## Uploading a dataset

In [1]:
from pubweb import PubWeb

client = PubWeb()

View a list of projects and processes to get the correct ID
You can also find the project ID by looking at the URL on the data portal

In [2]:
projects = client.project.list()
project = projects[0]
project

Project(id='5d747907-7d2a-4562-bcd3-bb4563ae861e', name='Single Cell', description='Public Datasets')

In [3]:
from pubweb.models.process import Executor

ingest_processes = client.process.list(Executor.INGEST)
process = ingest_processes[1]
process

{'id': 'sequencing-run',
 'name': 'Illumina Sequencing Run',
 'desc': 'Illumina Sequencing Run Data (Metrics)',
 '_deleted': None}

We've included two helper functions to get a list of files in the specified directory and filter them.

You can also manually create the list of files (using the relative paths)

In [4]:
from pubweb.file_utils import get_files_in_directory, filter_files_by_pattern

directory_to_upload = '/test'

files = get_files_in_directory(directory_to_upload)
files_to_upload = filter_files_by_pattern(files, '*.fastq.gz')
files_to_upload

['test2_R1.fastq.gz',
 'test2_R2.fastq.gz',
 'test_R1.fastq.gz',
 'test_R2.fastq.gz']

In [5]:
from pubweb.models.dataset import CreateIngestDatasetInput

dataset_create_request = CreateIngestDatasetInput(
    project_id=project.id,
    process_id=process['id'],
    name='Test dataset',
    description='',
    files=files_to_upload
)

create_response = client.dataset.create(dataset_create_request)

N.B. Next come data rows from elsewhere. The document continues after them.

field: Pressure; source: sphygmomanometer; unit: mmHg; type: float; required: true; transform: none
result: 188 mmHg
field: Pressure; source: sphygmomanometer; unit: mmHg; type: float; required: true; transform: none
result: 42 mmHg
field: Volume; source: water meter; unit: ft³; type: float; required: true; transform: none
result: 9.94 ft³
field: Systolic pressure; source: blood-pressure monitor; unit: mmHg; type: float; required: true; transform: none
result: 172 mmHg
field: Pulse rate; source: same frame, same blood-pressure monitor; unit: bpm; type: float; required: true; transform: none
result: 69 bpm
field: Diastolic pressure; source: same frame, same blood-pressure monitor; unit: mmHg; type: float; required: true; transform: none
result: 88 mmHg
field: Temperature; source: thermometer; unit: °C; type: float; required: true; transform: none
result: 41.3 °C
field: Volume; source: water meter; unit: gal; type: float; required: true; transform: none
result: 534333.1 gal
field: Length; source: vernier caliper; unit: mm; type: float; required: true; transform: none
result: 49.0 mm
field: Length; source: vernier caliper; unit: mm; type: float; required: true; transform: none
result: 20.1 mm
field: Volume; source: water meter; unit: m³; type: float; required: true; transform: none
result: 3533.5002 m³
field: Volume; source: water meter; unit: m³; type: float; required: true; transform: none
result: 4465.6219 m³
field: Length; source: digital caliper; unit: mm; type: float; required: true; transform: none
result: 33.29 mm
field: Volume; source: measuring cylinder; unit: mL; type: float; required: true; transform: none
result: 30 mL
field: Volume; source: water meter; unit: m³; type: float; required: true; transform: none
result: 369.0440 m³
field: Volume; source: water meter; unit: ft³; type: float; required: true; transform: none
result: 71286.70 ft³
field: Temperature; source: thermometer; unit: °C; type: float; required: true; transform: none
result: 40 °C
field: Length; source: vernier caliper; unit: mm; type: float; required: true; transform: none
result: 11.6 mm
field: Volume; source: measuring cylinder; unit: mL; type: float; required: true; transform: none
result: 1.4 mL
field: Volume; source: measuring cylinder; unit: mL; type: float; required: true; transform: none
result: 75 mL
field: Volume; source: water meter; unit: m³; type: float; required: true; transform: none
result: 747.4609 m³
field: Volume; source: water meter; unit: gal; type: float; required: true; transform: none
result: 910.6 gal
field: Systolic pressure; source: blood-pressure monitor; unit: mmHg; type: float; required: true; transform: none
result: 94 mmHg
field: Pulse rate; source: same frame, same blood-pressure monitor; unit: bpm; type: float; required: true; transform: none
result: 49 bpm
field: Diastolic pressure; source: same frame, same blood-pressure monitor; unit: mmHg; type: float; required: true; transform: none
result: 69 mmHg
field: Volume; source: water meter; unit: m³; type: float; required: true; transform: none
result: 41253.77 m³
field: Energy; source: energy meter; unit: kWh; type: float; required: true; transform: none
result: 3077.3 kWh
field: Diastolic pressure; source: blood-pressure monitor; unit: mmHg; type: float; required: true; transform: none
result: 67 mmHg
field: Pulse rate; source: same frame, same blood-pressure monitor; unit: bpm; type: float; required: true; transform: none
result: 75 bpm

client.dataset.upload_files(
    project_id=project.id,
    dataset_id=create_response['datasetId'],
    directory=directory_to_upload,
    files=dataset_create_request.files
)

create_response['datasetId']

Uploading file test2_R1.fastq.gz (1.00 B) | 100.0%|█████████████████████████ | 3.57B/s
Uploading file test2_R2.fastq.gz (1.00 B) | 100.0%|█████████████████████████ | 12.7B/s
Uploading file test_R1.fastq.gz (1.00 B) | 100.0%|█████████████████████████ | 16.1B/s
Uploading file test_R2.fastq.gz (1.00 B) | 100.0%|█████████████████████████ | 8.98B/s


'145100fb-5c65-415c-8613-6e5eec3d9d82'